Redis has steadily established itself as a great choice of infrastructure in modern solutions. Redis is a data structures server, which provides an interface of commands used to interact with mutable data. Developers use Redis as a key/value store for quick lookups with known keys, commonly in caching. A developer operating with .NET will most likely be using the StackExchange.Redis package to access their server instance. While connection strings for Redis can vary, many online hosting platforms provide a redis-cli connection string.

This post will see how we can write an extension method that parses a redis-cli connection string we can use with the StackExchange.Redis library.

What Is Redis-CLI

redis-cli is a command-line interface (CLI) program that allows us to send commands to a Redis instance. The program can operate in two modes: Read Eval Print Loop (REPL) and single-command. The REPL mode assumes a developer is actively typing commands, reading the response, and repeating as needed. Developers can use the single-command method to issue one-off commands, and the program will print results to the standard output.

We can use the -u argument when invoking redis-cli to connect to a remote server.

redis-cli -u redis://username:password@host:port

From the CLI, we can issue commands like PING and receive a response.

redis-cli -u redis://username:password@host:port ping
PONG

So, how do we take our redis:// URI and use that in our .NET 5+ applications?

Parsing the Redis-CLI URI

Before continuing, this post assumes you are using the StackExchange.Redis NuGet package. To install the dependency, use the following command on the target .NET project.

dotnet add package StackExchange.Redis

As we saw in the previous section, the redis-cli URI has a particular pattern.

redis://username:password@host:port

Let’s convert that into a Regex pattern. We’ll also use named groups to pull the necessary values out later in the post.

^redis://(?<username>.+):(?<password>.+)@(?<host>.+):(?<port>\d+)$

Now, let’s look at how we might configure our Redis infrastructure in an ASP.NET Core application. **Note, I’ve configured the Redis dependencies in Program.cs, but the code would be identical if placed in Startup.cs.

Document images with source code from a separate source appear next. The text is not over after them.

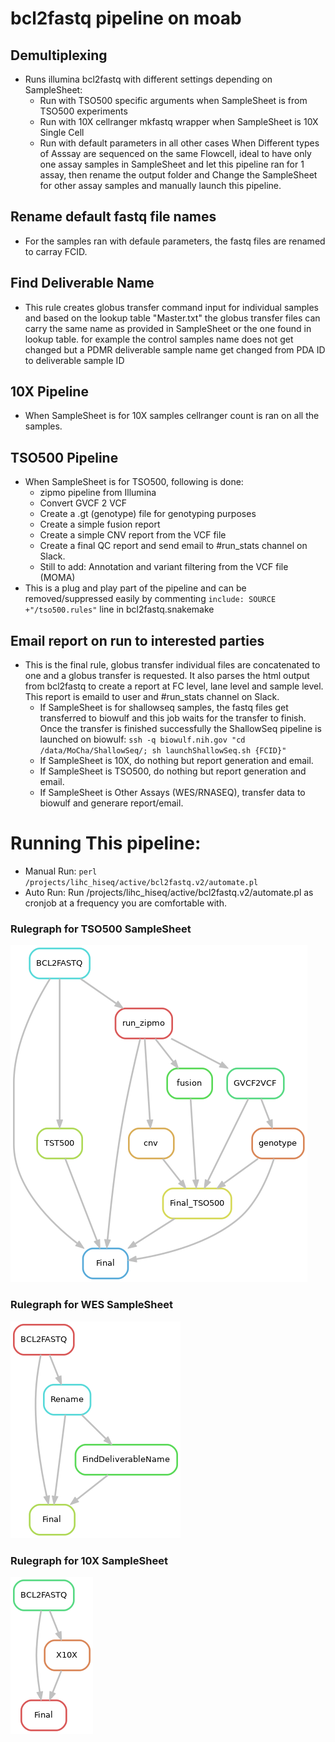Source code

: # bcl2fastq pipeline on moab
## Demultiplexing
- Runs illumina bcl2fastq with different settings depending on SampleSheet:
	- Run with TSO500 specific arguments when SampleSheet is from TSO500 experiments
	- Run with 10X cellranger mkfastq wrapper when SampleSheet is 10X Single Cell 
	- Run with default parameters in all other cases
		When Different types of Asssay are sequenced on the same Flowcell, ideal to have only one assay samples in SampleSheet and let this pipeline ran for 1 assay, then rename the output folder and Change the SampleSheet for other assay samples and manually launch this pipeline.
## Rename default fastq file names
- For the samples ran with defaule parameters, the fastq files are renamed to carray FCID.
## Find Deliverable Name
- This rule creates globus transfer command input for individual samples and based on the lookup table "Master.txt" the globus transfer files can carry the same name as provided in SampleSheet or the one found in lookup table. for example the control samples name does not get changed but a PDMR deliverable sample name get changed from PDA ID to deliverable sample ID
## 10X Pipeline
- When SampleSheet is for 10X samples cellranger count is ran on all the samples.
## TSO500 Pipeline
- When SampleSheet is for TSO500, following is done:
	- zipmo pipeline from Illumina
	- Convert GVCF 2 VCF
	- Create a .gt (genotype) file for genotyping purposes
	- Create a simple fusion report
	- Create a simple CNV report from the VCF file
	- Create a final QC report and send email to #run_stats channel on Slack.
	- Still to add: Annotation and variant filtering from the VCF file (MOMA)	
- This is a plug and play part of the pipeline and can be removed/suppressed easily by commenting `include: SOURCE +"/tso500.rules"` line in bcl2fastq.snakemake
## Email report on run to interested parties
- This is the final rule, globus transfer individual files are concatenated to one and a globus transfer is requested. It also parses the html output from bcl2fastq to create a report at FC level, lane level and sample level. This report is emaild to user and #run_stats channel on Slack.
	- If SampleSheet is for shallowseq samples, the fastq files get transferred to biowulf and this job waits for the transfer to finish. Once the transfer is finished successfully the ShallowSeq pipeline is launched on biowulf:
		`ssh -q biowulf.nih.gov "cd /data/MoCha/ShallowSeq/; sh launchShallowSeq.sh {FCID}"`
	- If SampleSheet is 10X, do nothing but report generation and email.
	- If SampleSheet is TSO500, do nothing but report generation and email.
	- If SampleSheet is Other Assays (WES/RNASEQ), transfer data to biowulf and generare report/email.
# Running This pipeline:
- Manual Run:
	`perl /projects/lihc_hiseq/active/bcl2fastq.v2/automate.pl`
- Auto Run:
	Run /projects/lihc_hiseq/active/bcl2fastq.v2/automate.pl as cronjob at a frequency you are comfortable with. 


### Rulegraph for TSO500 SampleSheet
![alt tag](TSO500_rulegraph.png)

### Rulegraph for WES SampleSheet
![alt tag](WES_rulegraph.png)

### Rulegraph for 10X SampleSheet
![alt tag](10X_rulegraph.png)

using Microsoft.AspNetCore.Hosting;
using Microsoft.Extensions.Configuration;
using Microsoft.Extensions.DependencyInjection;
using Microsoft.Extensions.Hosting;
using StackExchange.Redis;

public class Program
{
    public static void Main(string[] args)
    {
        CreateHostBuilder(args).Build().Run();
    }

    public static IHostBuilder CreateHostBuilder(string[] args) =>
        Host.CreateDefaultBuilder(args)
            .ConfigureServices(collection =>
            {
                collection.AddSingleton(services =>
                {
                    var config = services.GetRequiredService<IConfiguration>();
                    var connectionString = config["Redis"];
                    return ConnectionMultiplexer.Connect(
                        new ConfigurationOptions()
			    // our extension method
                            .FromCli(connectionString));
                });

                collection.AddScoped(services =>
                {
                    var connection = 
                        services.GetRequiredService<ConnectionMultiplexer>();
                    return connection.GetDatabase();
                });
            })
            .ConfigureWebHostDefaults(webBuilder =>
            {
                webBuilder.UseStartup<Startup>();
            });
}

We have a FromCli extension method, which parses the format described above. How do we implement the approach? Regular Expressions of course!

using System;
using System.Text.RegularExpressions;
using StackExchange.Redis;

public static class Redis
{
    private static readonly Regex CliPattern =
        new("^redis://(?<username>.+):(?<password>.+)@(?<host>.+):(?<port>\\d+)$");

    public static ConfigurationOptions FromCli(string connectionString)
    {
        var options = new ConfigurationOptions();
        FromCli(options, connectionString);
        return options;
    }

    public static ConfigurationOptions FromCli(
        this ConfigurationOptions options, 
        string connectionString
    )
    {
        var match = CliPattern.Match(connectionString);
        if (!match.Success)
        {
            throw new ArgumentException(
                "Cli connection string was not correct. " +
                $"Be sure it follows {CliPattern} pattern.",
                nameof(connectionString));
        }

        var values = match.Groups;
        options.EndPoints.Add($"{values["host"].Value}:{values["port"].Value}");
        options.Password = values["password"].Value;
        options.User = values["username"].Value;

        return options;
    }
}

There you have it! Now you can use your redis-cli connection string with StackExchange.Redis. Hopefully, you find this extension method helpful when switching between the two different ways of accessing Redis.